● **Description of the task**:
In the court excerpt below, what was the amount of the check that Deputy Attorney General Traut sent to the Nevada Department of Corrections?

Plaintiff now brings action against Deputy Attorney General Traut because she sent a check in the amount of $94.33 to the Nevada Department of Corrections, in satisfaction of the costs and nominal damages awarded to plaintiff. In the accompanying letter, dated January 11, 2008, Traut states that: "The award of costs may be posted against whatever costs have been advanced to Inmate Jones for his litigations." (Plfs' Exhibit, Docket #6-2, at p. 28). Plaintiff objects to the portion of Traut's letter directing Melanie Mason, employee of Inmate Services in the Department of Corrections, to post the check against any litigation costs that had been advanced to plaintiff. Plaintiff also brings action against Melanie Mason for posting money from his costs award against costs advanced to him by the Department of Corrections. Prisoners have a constitutionally protected property right to funds in their inmate accounts, including interest. See Schneider v. Cal. Dep't of Corr., 345 F.3d 716, 720 (9th Cir. 2003); McIntyre v. Bayer, 339 F.3d 1097, 1099-1100 (9th Cir. 2003). To the extent that plaintiff is alleging that funds were unjustifiably deducted from his prison trust fund account, plaintiff states a cognizable claim. Count V may proceed against defendants Traut and Mason.

● **Excerpted data**:
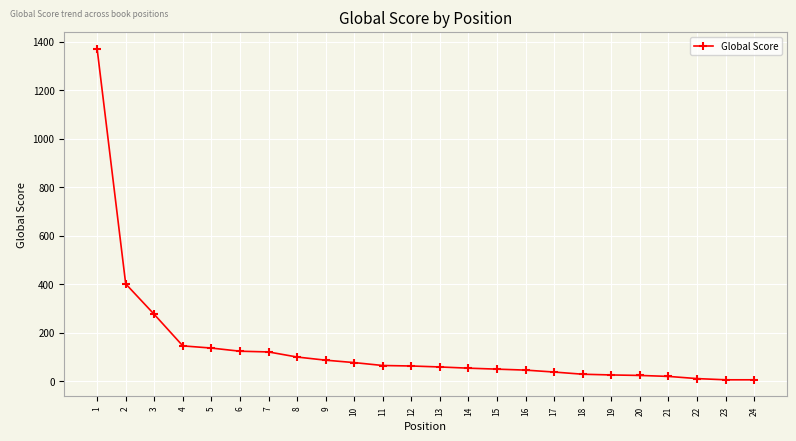

What is the greatest value displayed?

1371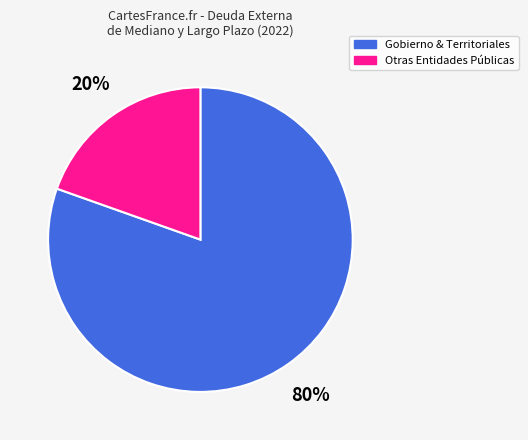

To the nearest percent, what is the average slice percentage?

50%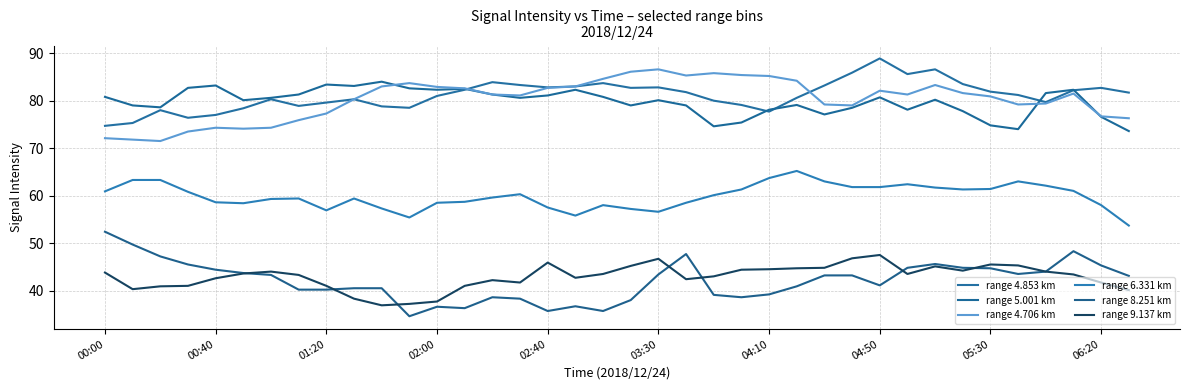

Is this an area chart (filled region under the line)?

No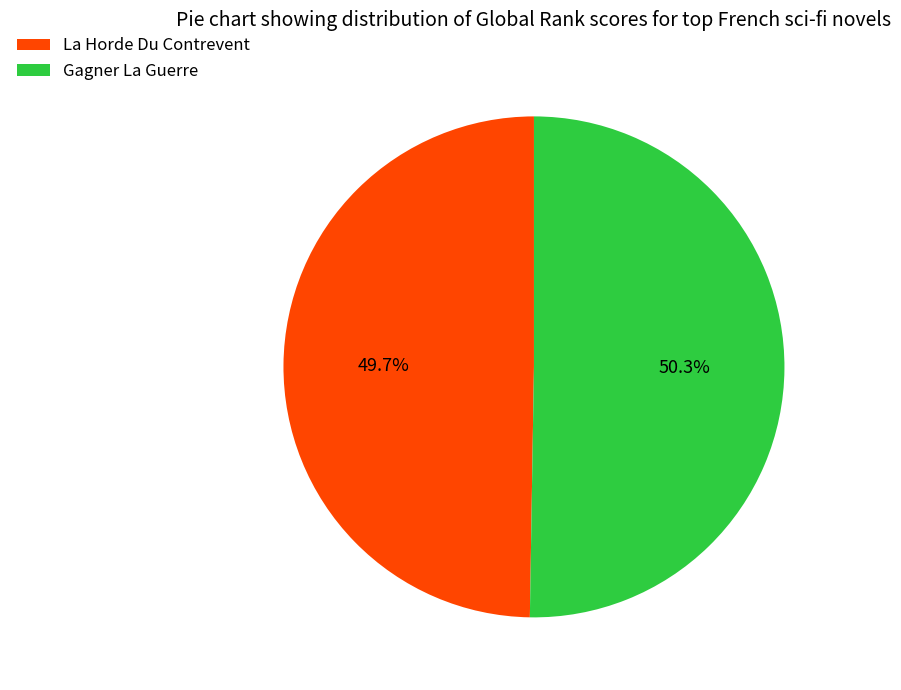

What percentage is the Gagner La Guerre slice, to the nearest percent?

50%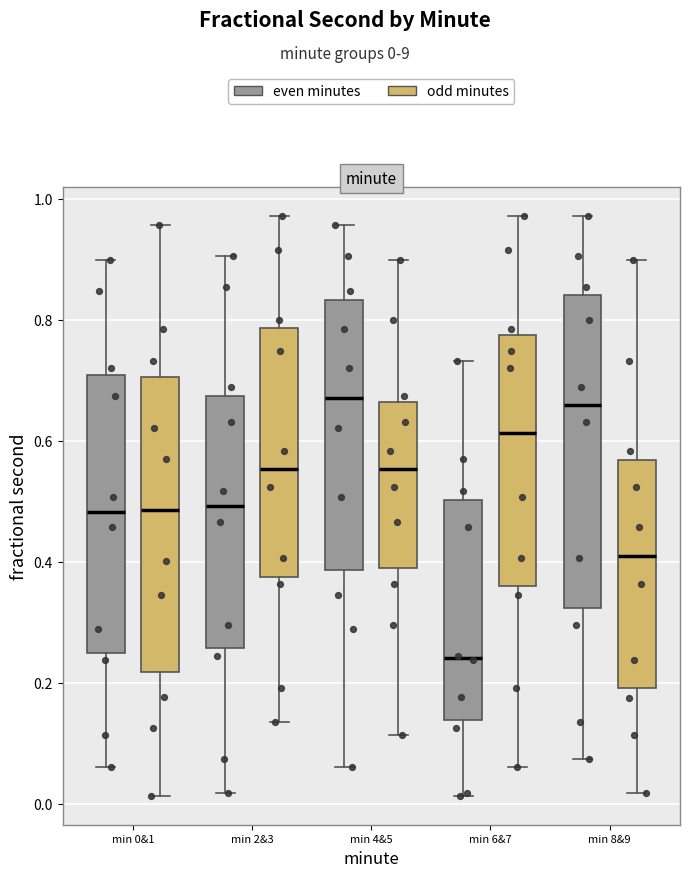

Which box is the tallest, from its lower edge to its upper edge?

min 8&9 (even minutes)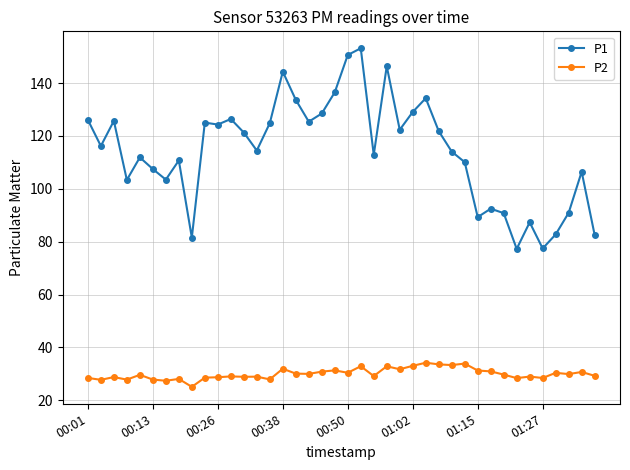

True or false: P2 and P1 cross at least once.

False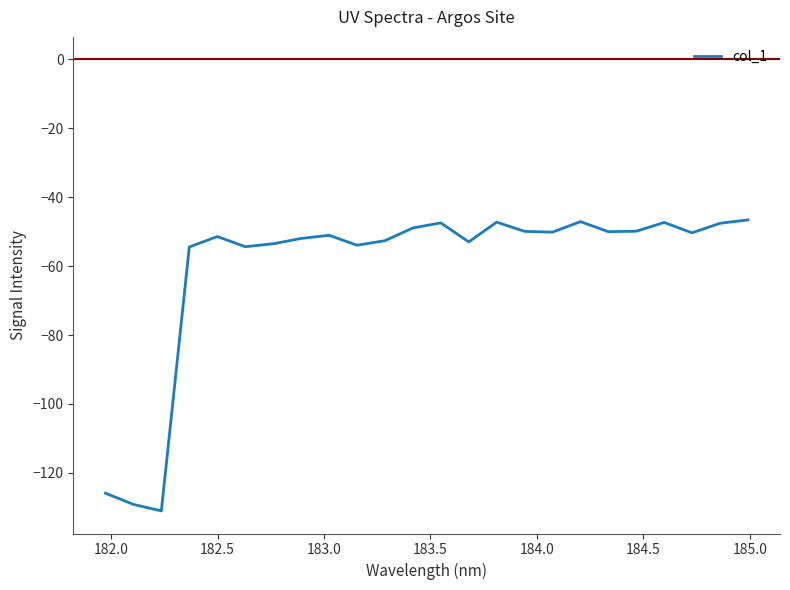

What is the difference between the maximum and minimum values?

84.5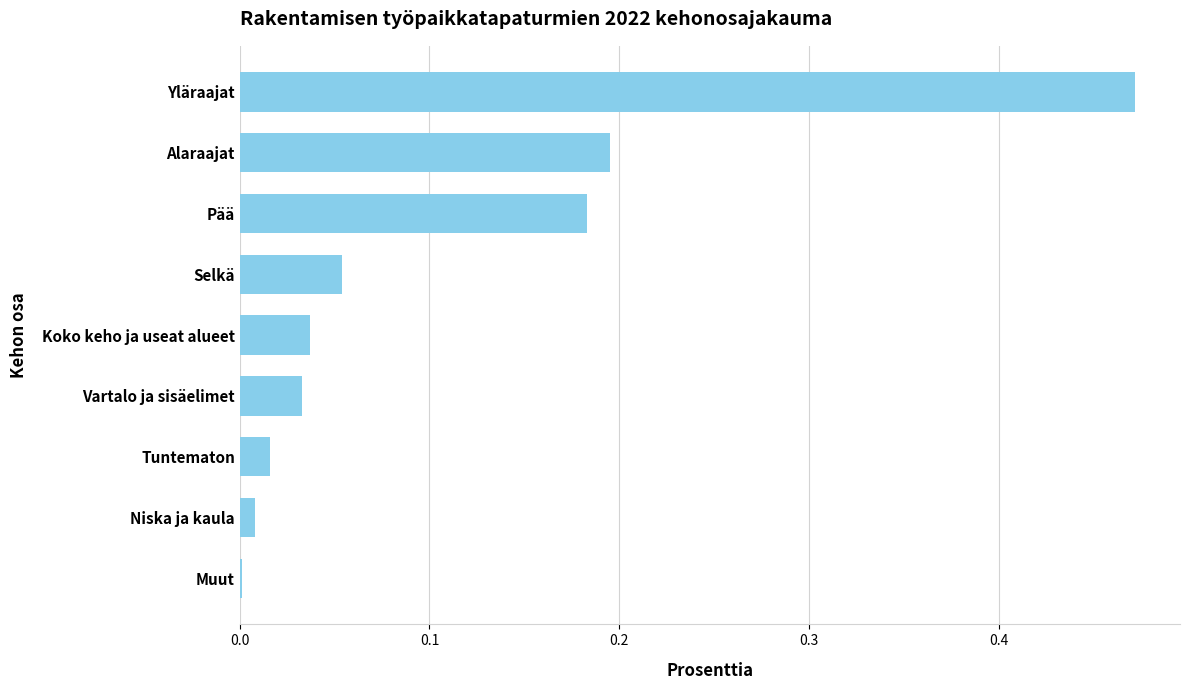

The value at Koko keho ja useat alueet is 0.0. True or false?

True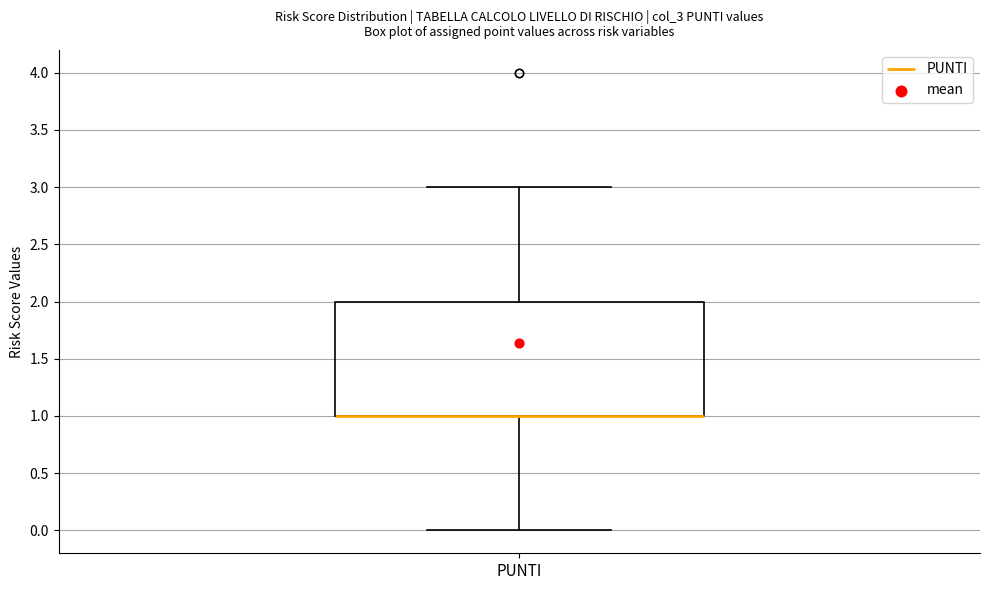

Transcribe this box plot: give where the median line is, the range the box spans, and where the two whiskers end, as read against the y-axis. The values are not printed on the chart, so give them approximately, as read against the axis.

median 1 (drawn on the box's lower edge), box 1 to 2, whiskers 0 to 3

● **Task response**:
$94.33